Information below:

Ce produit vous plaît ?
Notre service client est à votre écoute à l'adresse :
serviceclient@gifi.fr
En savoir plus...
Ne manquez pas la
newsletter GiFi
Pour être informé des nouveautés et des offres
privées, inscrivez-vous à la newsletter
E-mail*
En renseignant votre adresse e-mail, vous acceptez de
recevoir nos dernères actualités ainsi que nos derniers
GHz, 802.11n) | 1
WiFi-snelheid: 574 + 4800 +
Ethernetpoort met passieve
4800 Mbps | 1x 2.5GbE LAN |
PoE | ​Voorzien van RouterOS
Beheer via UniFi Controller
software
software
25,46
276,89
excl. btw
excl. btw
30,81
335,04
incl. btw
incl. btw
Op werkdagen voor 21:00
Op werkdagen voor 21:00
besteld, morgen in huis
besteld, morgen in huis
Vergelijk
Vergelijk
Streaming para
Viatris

End of Information.
Information below:

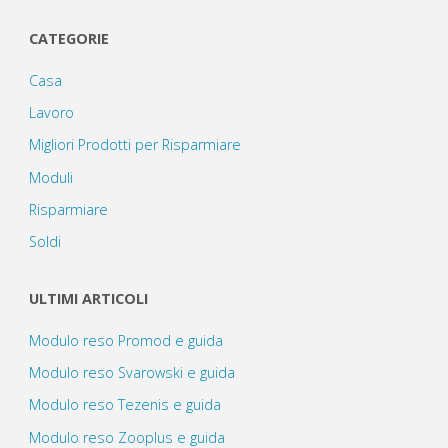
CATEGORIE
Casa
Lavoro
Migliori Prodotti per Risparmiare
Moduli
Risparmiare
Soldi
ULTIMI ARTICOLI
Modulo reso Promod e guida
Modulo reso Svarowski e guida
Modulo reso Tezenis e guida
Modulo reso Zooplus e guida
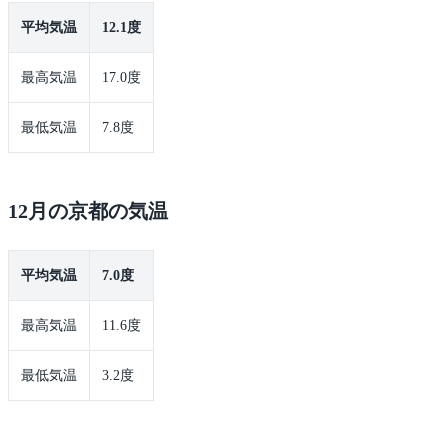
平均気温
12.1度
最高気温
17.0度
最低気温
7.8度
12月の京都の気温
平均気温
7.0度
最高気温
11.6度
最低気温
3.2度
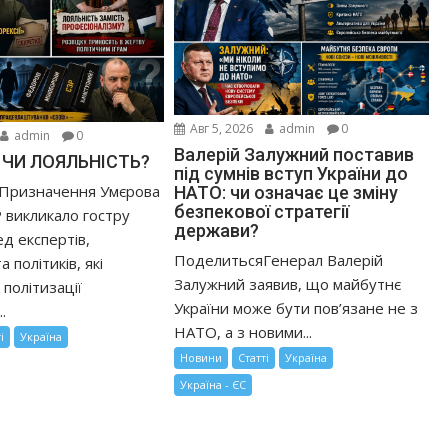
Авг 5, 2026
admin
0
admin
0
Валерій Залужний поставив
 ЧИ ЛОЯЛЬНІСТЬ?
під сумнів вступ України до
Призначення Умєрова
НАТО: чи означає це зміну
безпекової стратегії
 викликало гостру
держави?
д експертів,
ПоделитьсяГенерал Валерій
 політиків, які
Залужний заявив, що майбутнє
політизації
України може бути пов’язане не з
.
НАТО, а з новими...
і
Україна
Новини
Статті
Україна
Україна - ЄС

End of Information.

Could you recast the lines of the listing above, from the line that contains "Авг 5, 2026" through the line that contains "Україна - ЄС", as a Markdown table with a Row column giving each line's number and a Line column giving the line itself, and leave out any blank lines?

| Row | Line |
|---|---|
| 1 | Авг 5, 2026 |
| 2 | admin |
| 3 | 0 |
| 4 | admin |
| 5 | 0 |
| 6 | Валерій Залужний поставив |
| 7 |  ЧИ ЛОЯЛЬНІСТЬ? |
| 8 | під сумнів вступ України до |
| 9 | Призначення Умєрова |
| 10 | НАТО: чи означає це зміну |
| 11 | безпекової стратегії |
| 12 |  викликало гостру |
| 13 | держави? |
| 14 | д експертів, |
| 15 | ПоделитьсяГенерал Валерій |
| 16 |  політиків, які |
| 17 | Залужний заявив, що майбутнє |
| 18 | політизації |
| 19 | України може бути пов’язане не з |
| 20 | . |
| 21 | НАТО, а з новими... |
| 22 | і |
| 23 | Україна |
| 24 | Новини |
| 25 | Статті |
| 26 | Україна |
| 27 | Україна - ЄС |